BEGIN Records

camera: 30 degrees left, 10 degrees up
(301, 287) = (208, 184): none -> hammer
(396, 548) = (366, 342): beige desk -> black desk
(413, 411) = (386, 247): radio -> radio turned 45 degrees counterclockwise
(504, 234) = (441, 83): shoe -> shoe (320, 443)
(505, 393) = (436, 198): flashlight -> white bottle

END Records
BEGIN Records

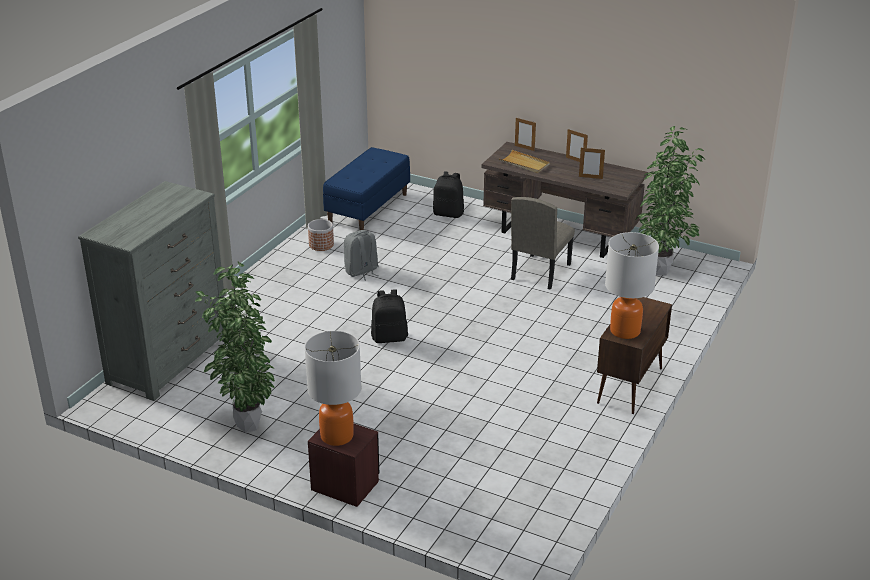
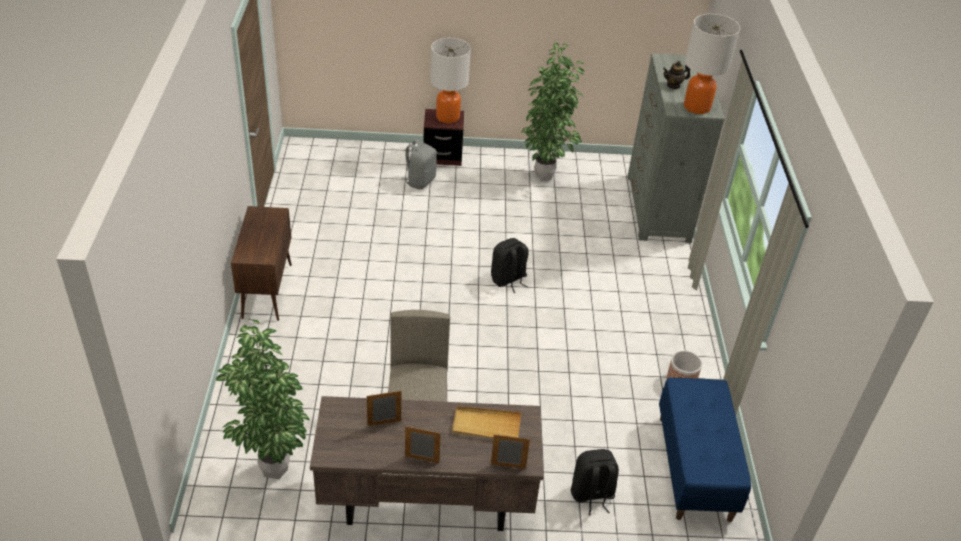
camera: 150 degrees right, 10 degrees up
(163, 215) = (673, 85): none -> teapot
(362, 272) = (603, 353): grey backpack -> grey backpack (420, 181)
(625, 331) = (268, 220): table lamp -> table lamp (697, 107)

END Records
BEGIN Records

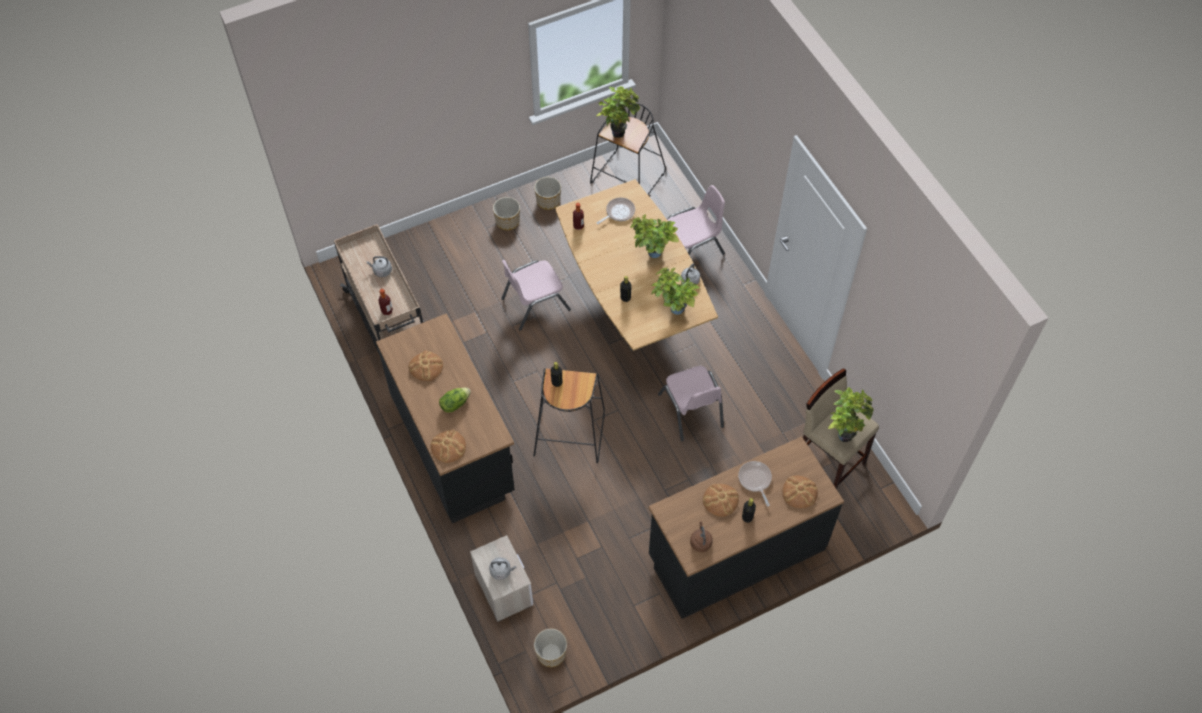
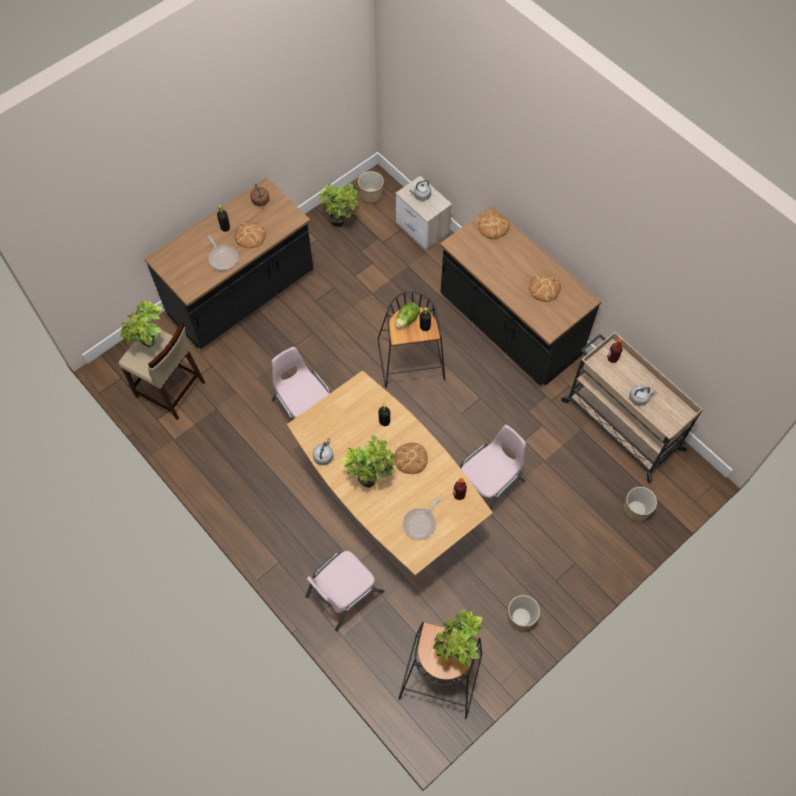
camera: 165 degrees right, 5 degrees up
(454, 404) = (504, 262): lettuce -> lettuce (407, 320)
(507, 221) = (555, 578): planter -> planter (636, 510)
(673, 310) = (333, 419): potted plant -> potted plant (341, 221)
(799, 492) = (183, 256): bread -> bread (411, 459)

END Records

What needs to be done:
From the lines above, copy those that contain the word "degrees".

Your solution:
camera: 30 degrees left, 10 degrees up
(413, 411) = (386, 247): radio -> radio turned 45 degrees counterclockwise
camera: 150 degrees right, 10 degrees up
camera: 165 degrees right, 5 degrees up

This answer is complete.